Sin duda, el personaje literario creado por Edgar Rice Burroughs ha sido uno de los que más veces se ha adaptado a la gran pantalla, de hecho, Steve Hawkes es el número catorce de una lista de dieciocho, sin contar la película de animación. Del mismo modo, desde sus primeras apariciones en el cine su figura ha sido adulterada. Recordemos la fluidez verbal del personaje novelesco, que aprendía inglés simplemente ojeando libros en ese idioma, en contraste con el habla parca e inarticulada del personaje cinematográfico. Pues bien, el Tarzán que interpreta Steve Hawkes desvirtúa el personaje hasta hacerlo prácticamente irreconocible, lo que, en realidad, convierte a "Tarzán y el arco iris" en una película imprescindible. La carcajada está asegurada. El patilludo protagonista de la desconcertante "Blood Freak" incorpora un nuevo y curioso grito (no se si producto exclusivo del doblaje) al personaje, realiza esplendidas e innecesarias acrobacias a lomos de los elefantes, se comunica con los animales, haciendo bailar a un avestruz o consiguiendo que un enorme elefante le quite las esposas con su trompa.

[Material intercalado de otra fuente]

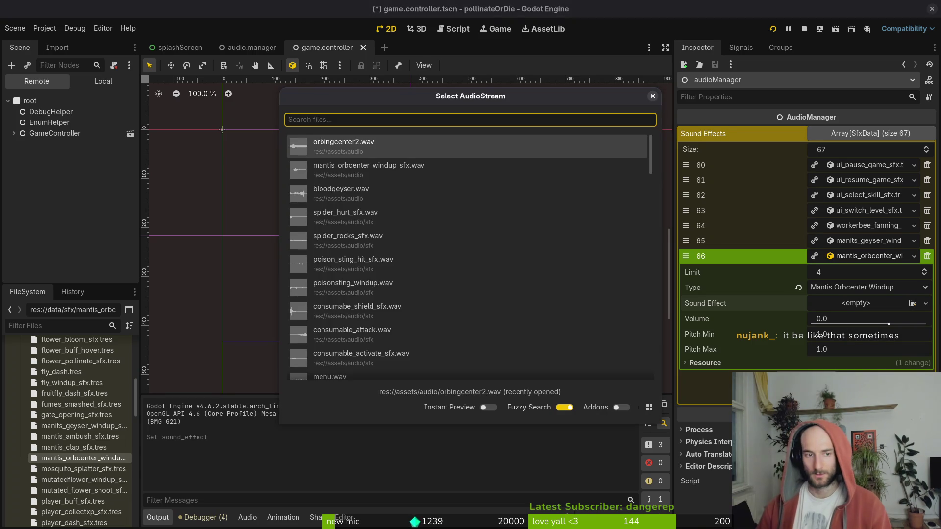
type("man")
key("Down")
key("Return")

La hilaridad está presente desde el comienzo. Cuando se celebra el Guaromi (la búsqueda del arco iris para hacerse con el trono) y el príncipe heredero, que no es más que un niño ha de pelear el trono contra un tipo calvo, fuerte y con cara de pocos amigos, o la pelea que enfrenta a Tarzán con un cocodrilo de goma (hay unos cuantos planos en los que no vemos ni a Tarzán ni al cocodrilo en la pantalla pero sí un chorretón de sangre que posteriormente desaparece), que me trajo a la memoria al pobre Bela Lugosi con aquel pulpo en "Plan 9 from other space". No faltan escenas de gran belleza, como las que protagoniza Tarzán junto a su compañera, Irula, (la escultural y bella Kitti Swan, que ya estaba presente en "Tarzán y la gruta del oro" 1969. Se ve que le cogió vicio) buceando en el fondo del mar (que por cierto es la misma repetida, utilizándola además para cerrar el film. ¡Con un par!), una pena que esa música edulcorante, más propia de una peli porno de los ochenta, la estropee.

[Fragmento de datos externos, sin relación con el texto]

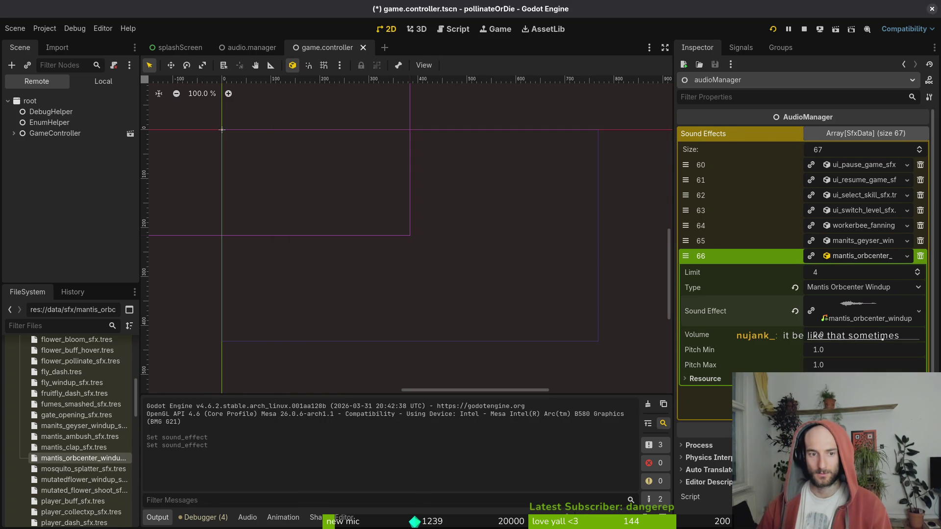
- Save the scene and play the 3.92 s clip's waveform preview
key("ctrl+s")
left_click(877, 321)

La sub-trama de los cazadores está metida en la historia con calzador. Aparte de capturar a Tarzán, encerrándolo en una jaula con la intención de exhibirlo en la ciudad como si de King-Kong se tratase, forman un extraño triángulo amoroso, y digo extraño porque la chica está casada y en ningún momento da bola al rubiales que se la intenta llevar al huerto. Prefiere quedarse con su marido alcohólico, que es, además, un desastre para los negocios, (¡si es que esta chica es un lince!)
La historia por tanto, con un montaje bochornoso que la hace avanzar a un ritmo lentísimo, va intercalando las tres tristes tramas como si de una tele-serie mala se tratara. Vemos al niño con el guerrero malote pisándole los talones en su búsqueda de la figura sagrada, acto seguido al trío "amoroso" discutiendo sobre qué es mejor para su negocio de caza sin escrúpulos, y después a Tarzán, que mientras no vela por la seguridad del niño anda por la selva de liana en liana y pegándose unos chapuzones (es lo que tiene vivir en la selva y no tener que pagar hipoteca)

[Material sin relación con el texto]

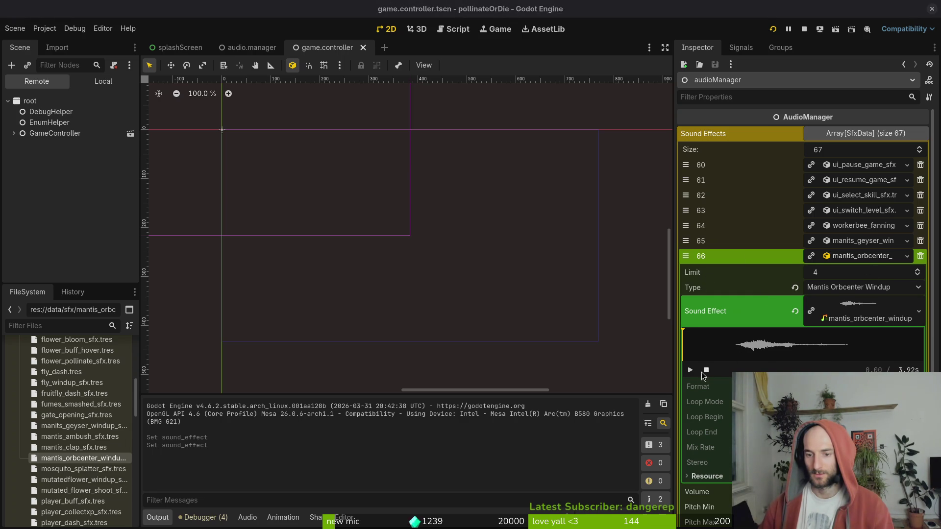
left_click(690, 370)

Una curiosa anécdota que casi acaba en tragedia: La escena en la que Tarzán es atado de pies y manos y rodeado por fuego, acabó quemando realmente a Steve Hawkes y a Kitty Swan, teniendo que ser ingresados ambos en el hospital. Puede apreciarse en algún plano corto de la película la quemadura sufrida por el actor.